Home News Coach's Desk Coach's Desk: Midway, Odessa, Big Spring, Leander Glenn name new coaches

Coach's Desk: Midway, Odessa, Big Spring, Leander Glenn name new coaches


• Jeff Hulme Assumes Command at Waco Midway

Jeff Hulme always dreamed of coaching at a large district with a single high school.  The Georgetown native achieved his goal when he agreed to lead Waco Midway’s football program.

“The lure of a one high school-town and the community rallying behind it is what a 5A/6A coach is looking for,” he said.  “I happened to be lucky enough and blessed to get it.”

Hulme spent the previous eight seasons at Mansfield where he posted a 59-37 record and reached the playoffs seven times.  Prior to directing the Tigers, he served a head coach at Fort Bend Clements, compiling a 33-12 mark and three postseason appearances over four seasons.  As an assistant, Hulme coached at Kingwood, Humble, and Bastrop.

## Aim of the task
Write out the whole text on the new football coaches exactly, from start to finish. The entries that come next are separate material.

## Data
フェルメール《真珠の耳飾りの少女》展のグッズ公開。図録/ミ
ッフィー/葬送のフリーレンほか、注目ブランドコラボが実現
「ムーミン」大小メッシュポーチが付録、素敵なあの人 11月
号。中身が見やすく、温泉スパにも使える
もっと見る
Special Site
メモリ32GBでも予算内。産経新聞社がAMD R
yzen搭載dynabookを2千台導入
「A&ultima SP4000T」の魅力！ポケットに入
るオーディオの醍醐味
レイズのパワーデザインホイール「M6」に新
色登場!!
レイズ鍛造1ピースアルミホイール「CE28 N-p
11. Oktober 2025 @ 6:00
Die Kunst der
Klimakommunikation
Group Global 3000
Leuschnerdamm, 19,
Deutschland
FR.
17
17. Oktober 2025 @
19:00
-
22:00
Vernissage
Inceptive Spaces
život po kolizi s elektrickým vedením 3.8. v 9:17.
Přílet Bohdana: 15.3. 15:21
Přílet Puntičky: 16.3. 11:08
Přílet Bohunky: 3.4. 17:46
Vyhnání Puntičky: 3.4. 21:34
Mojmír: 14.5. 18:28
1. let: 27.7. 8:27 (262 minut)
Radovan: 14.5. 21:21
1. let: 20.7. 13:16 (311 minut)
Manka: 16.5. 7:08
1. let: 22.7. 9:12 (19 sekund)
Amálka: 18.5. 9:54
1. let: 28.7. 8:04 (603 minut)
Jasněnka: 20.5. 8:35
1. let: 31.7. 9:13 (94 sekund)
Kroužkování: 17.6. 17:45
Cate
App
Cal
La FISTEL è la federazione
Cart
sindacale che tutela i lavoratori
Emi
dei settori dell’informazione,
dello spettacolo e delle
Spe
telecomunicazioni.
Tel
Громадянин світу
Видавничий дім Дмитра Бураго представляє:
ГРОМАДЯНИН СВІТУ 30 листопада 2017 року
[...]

## Reply
Home News Coach's Desk Coach's Desk: Midway, Odessa, Big Spring, Leander Glenn name new coaches

Coach's Desk: Midway, Odessa, Big Spring, Leander Glenn name new coaches


• Jeff Hulme Assumes Command at Waco Midway

Jeff Hulme always dreamed of coaching at a large district with a single high school.  The Georgetown native achieved his goal when he agreed to lead Waco Midway’s football program.

“The lure of a one high school-town and the community rallying behind it is what a 5A/6A coach is looking for,” he said.  “I happened to be lucky enough and blessed to get it.”

Hulme spent the previous eight seasons at Mansfield where he posted a 59-37 record and reached the playoffs seven times.  Prior to directing the Tigers, he served a head coach at Fort Bend Clements, compiling a 33-12 mark and three postseason appearances over four seasons.  As an assistant, Hulme coached at Kingwood, Humble, and Bastrop.